[Dataset content Boundary: Start]

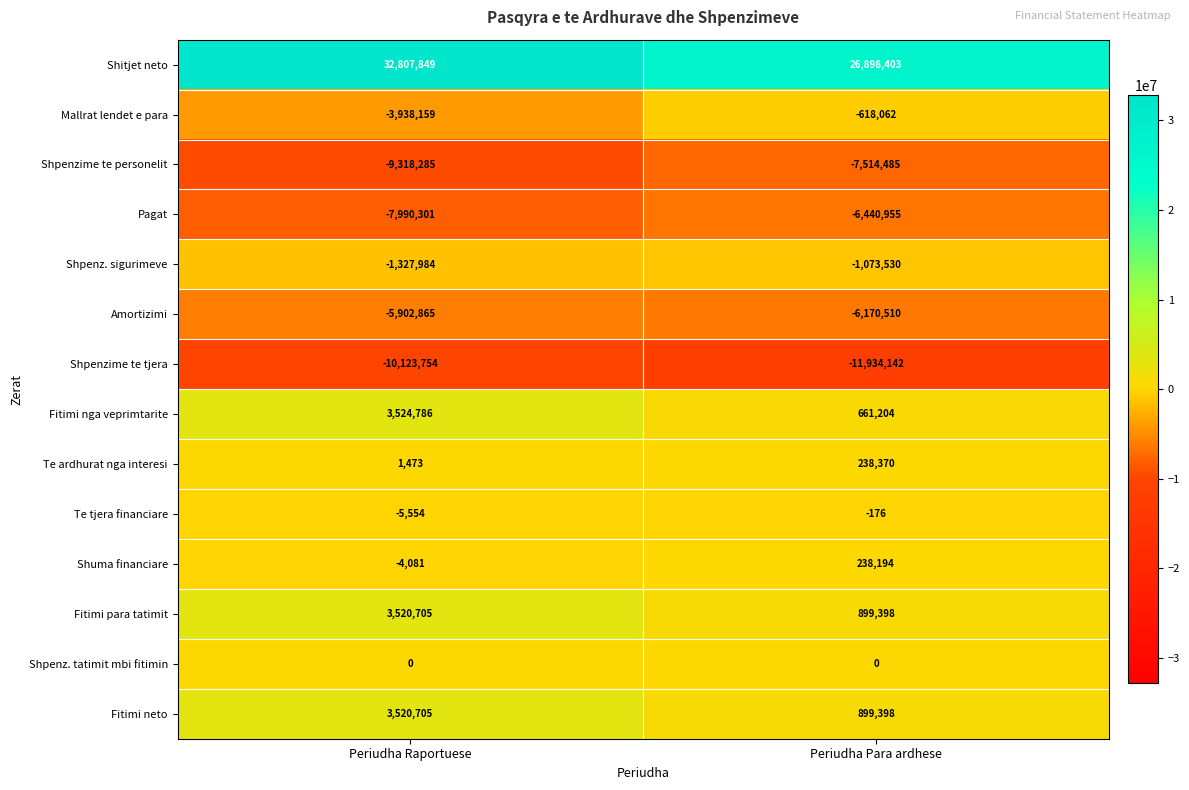

Reading left to right, list all the values displayed in this chart.

Shitjet neto: 32807849	26898403
Mallrat lendet e para: -3938159	-618062
Shpenzime te personelit: -9318285	-7514485
Pagat: -7990301	-6440955
Shpenz. sigurimeve: -1327984	-1073530
Amortizimi: -5902865	-6170510
Shpenzime te tjera: -10123754	-11934142
Fitimi nga veprimtarite: 3524786	661204
Te ardhurat nga interesi: 1473	238370
Te tjera financiare: -5554	-176
Shuma financiare: -4081	238194
Fitimi para tatimit: 3520705	899398
Shpenz. tatimit mbi fitimin: 0	0
Fitimi neto: 3520705	899398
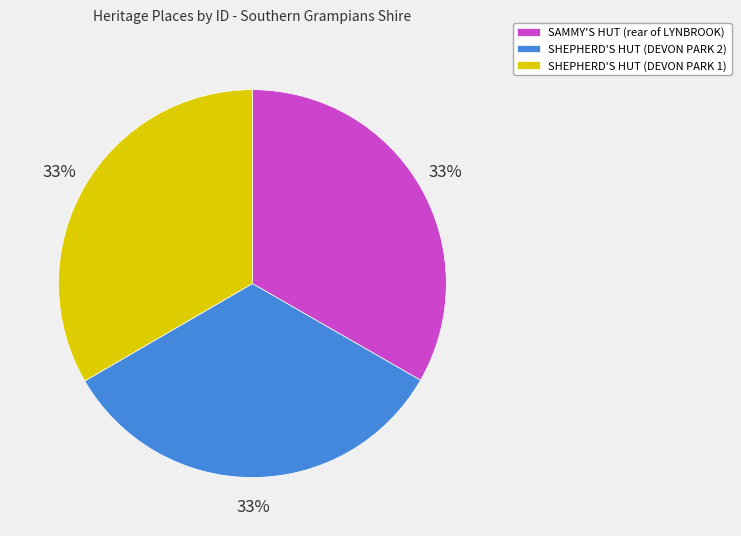

Is SHEPHERD'S HUT (DEVON PARK 1) the majority of the pie?

No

[Dataset content Boundary: End]

What is needed: Format the lines above as a Markdown table with the columns Row and Line, numbering each row, skipping blank lines, and leaving the pictures out.

Written response:
| Row | Line |
|---|---|
| 1 | Reading left to right, list all the values displayed in this chart. |
| 2 | Shitjet neto: 32807849	26898403 |
| 3 | Mallrat lendet e para: -3938159	-618062 |
| 4 | Shpenzime te personelit: -9318285	-7514485 |
| 5 | Pagat: -7990301	-6440955 |
| 6 | Shpenz. sigurimeve: -1327984	-1073530 |
| 7 | Amortizimi: -5902865	-6170510 |
| 8 | Shpenzime te tjera: -10123754	-11934142 |
| 9 | Fitimi nga veprimtarite: 3524786	661204 |
| 10 | Te ardhurat nga interesi: 1473	238370 |
| 11 | Te tjera financiare: -5554	-176 |
| 12 | Shuma financiare: -4081	238194 |
| 13 | Fitimi para tatimit: 3520705	899398 |
| 14 | Shpenz. tatimit mbi fitimin: 0	0 |
| 15 | Fitimi neto: 3520705	899398 |
| 16 | Is SHEPHERD'S HUT (DEVON PARK 1) the majority of the pie? |
| 17 | No |